Lyonne plays the cynical, self-absorbed Nad so well it feels like she’s done it before, which she has, for six seasons. Nad is essentially a more polished version of Lyonne’s “Orange is the New Black” character, Nicky Nichols. While Nad differs from Nicky in that she survived a troubled childhood to become a successful woman, I found it hard to discern Nad’s personality form Nicky’s. They also both partake in the same recreational habits. I can describe both with the same qualifier — high-functioning maniac.
Nad’s style as well as several parts of the show seemed like details taken from the '80s and transplanted to millennial New York. Nad’s friend Maxine herself is too unconventional to attribute to any one era, which is apparent in the design of the almost alien-like bathroom door at the beginning of each loop.
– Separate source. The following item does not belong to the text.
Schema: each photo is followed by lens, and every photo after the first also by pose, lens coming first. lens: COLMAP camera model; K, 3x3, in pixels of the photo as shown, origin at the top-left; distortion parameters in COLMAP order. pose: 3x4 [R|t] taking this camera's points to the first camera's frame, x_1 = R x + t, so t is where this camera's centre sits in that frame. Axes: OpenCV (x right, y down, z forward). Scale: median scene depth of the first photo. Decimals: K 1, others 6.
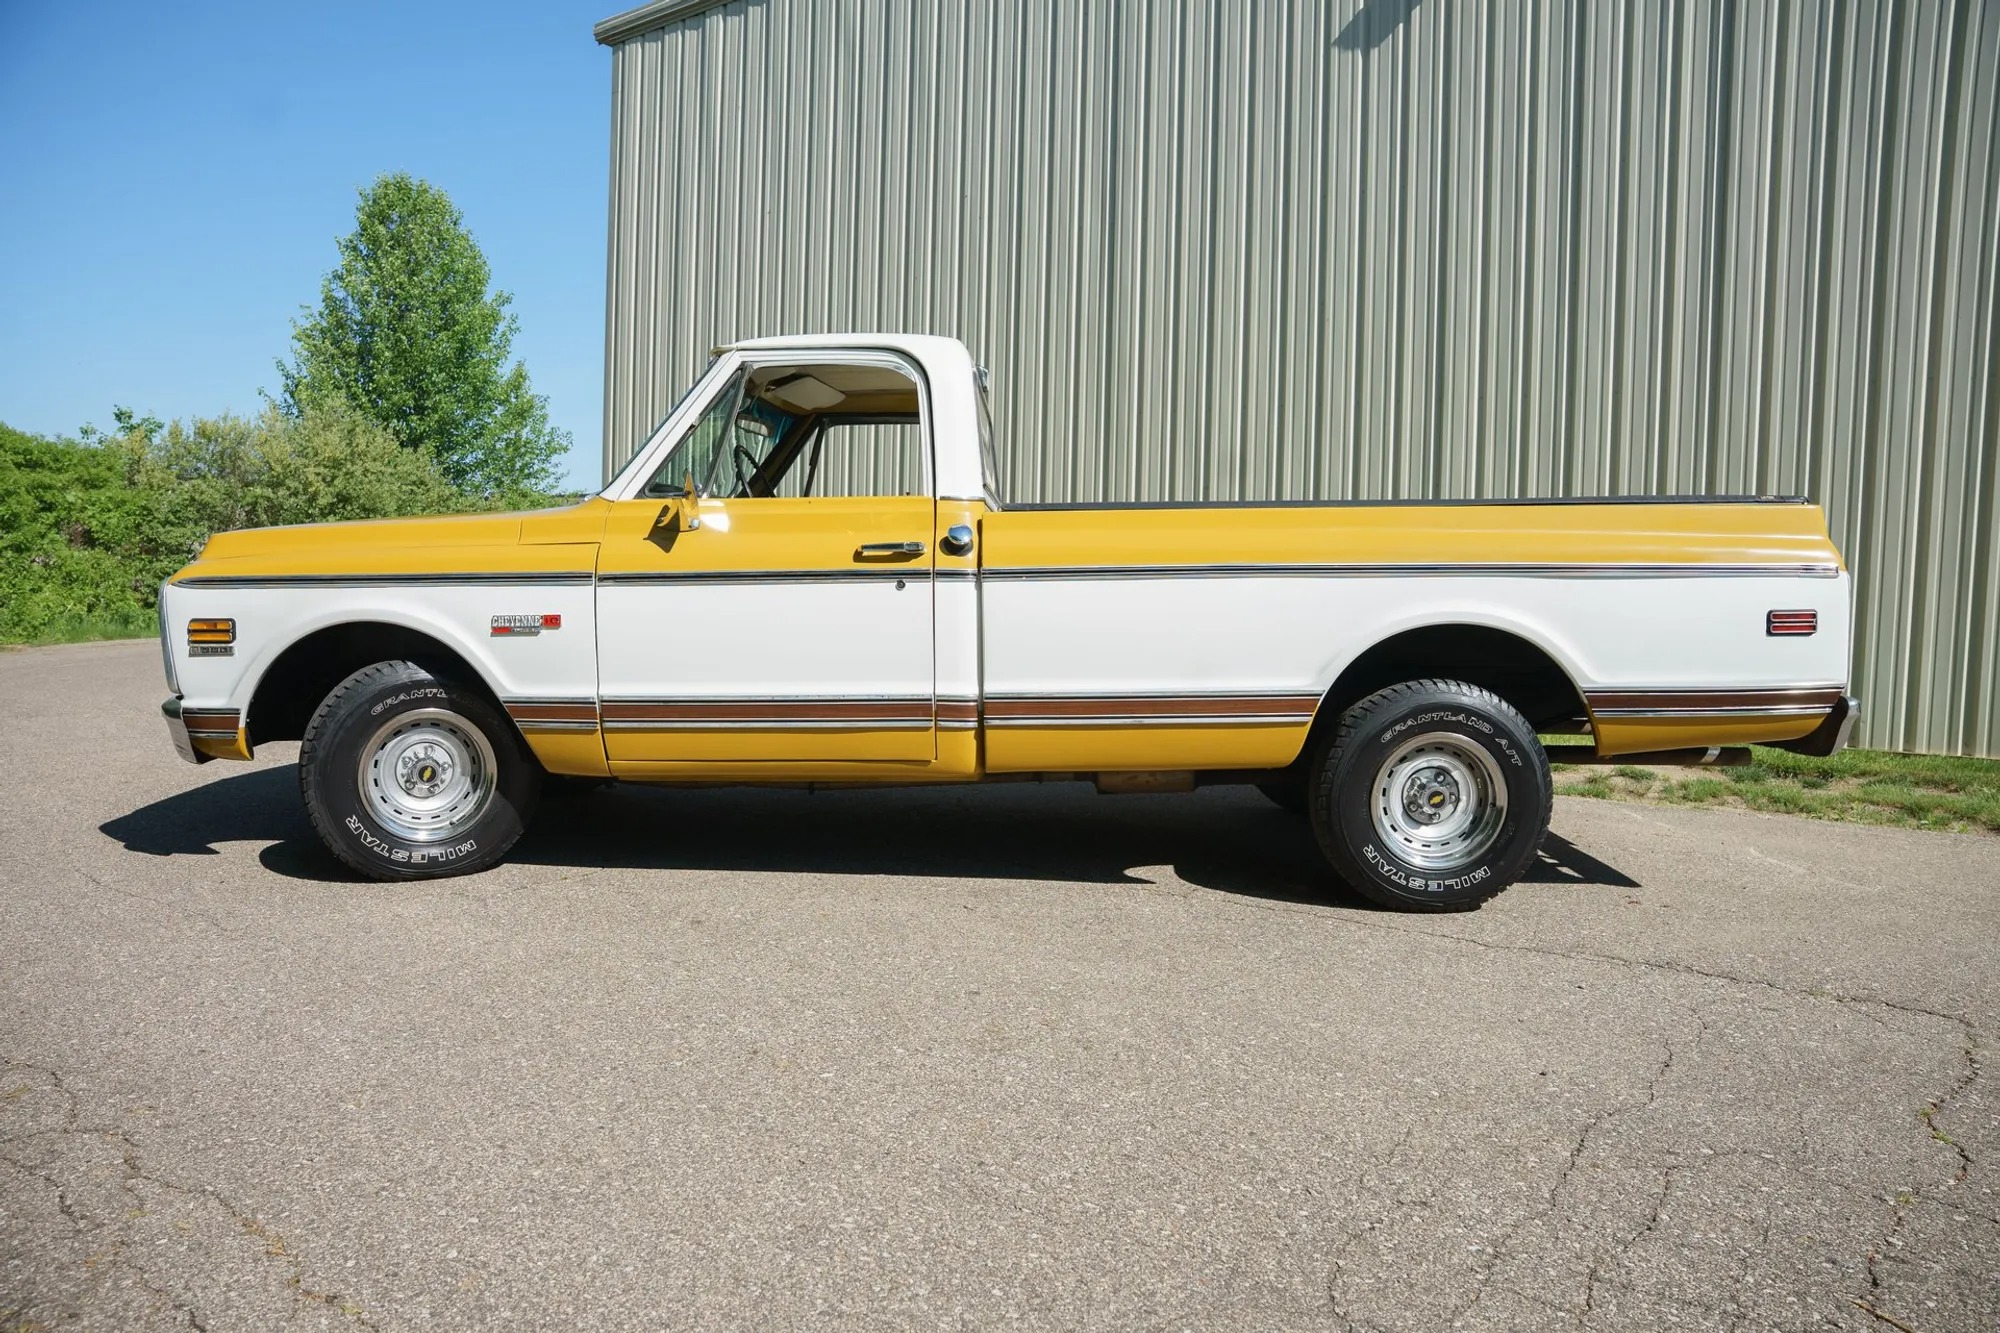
lens RADIAL K [[1366.1, 0, 998.0], [0, 1366.1, 668.1], [0, 0, 1]] dist [-0.138239, 0.107374]
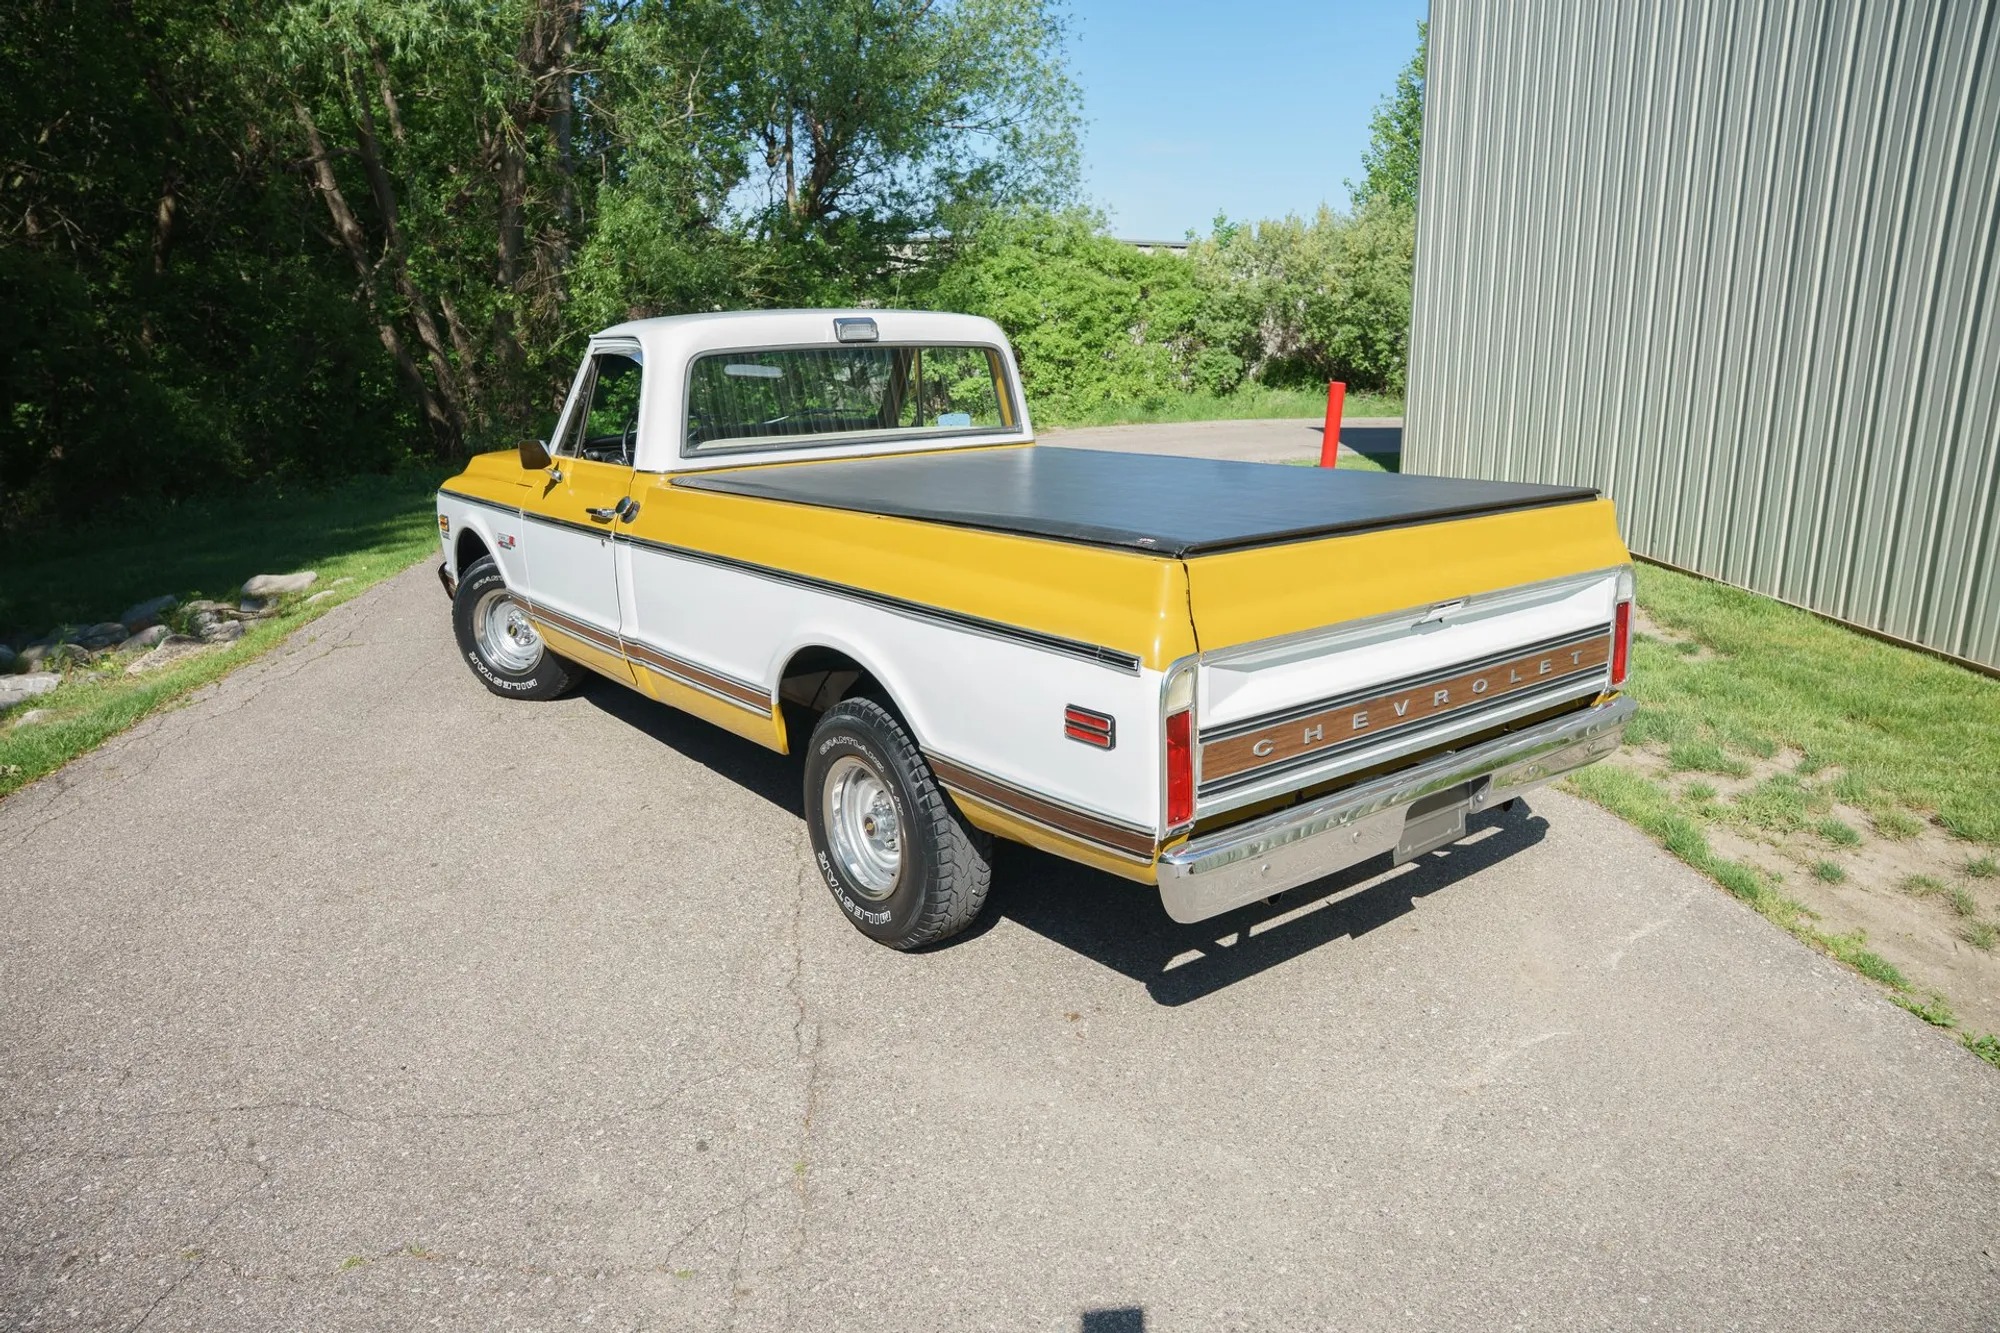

Alan was an inventive twist to the story. It was particularly refreshing that his character didn’t seem to add much romance to the show but rather, more loneliness and despair. Alan goes through his loop desperately trying to get back together with his girlfriend Beatrice (Dascha Polanco) only to realize the relationship had been dead for a long time.
Something that is unequivocally amazing is the show’s soundtrack, which features a compilation of indie songs, some of which gave me major “Breakfast Club” soundtrack vibes. The tune that accompanies the beginning of Nad’s loops is "Gotta Get Up" by Harry Nilsson.
In essence, the show is the existential crisis of Nad. It also satirizes the sameness of everyday life and how, with one simple action, we can change not only our lives but someone else’s, as seen in the ultimate effect both Nad and Alan have in each other’s lives.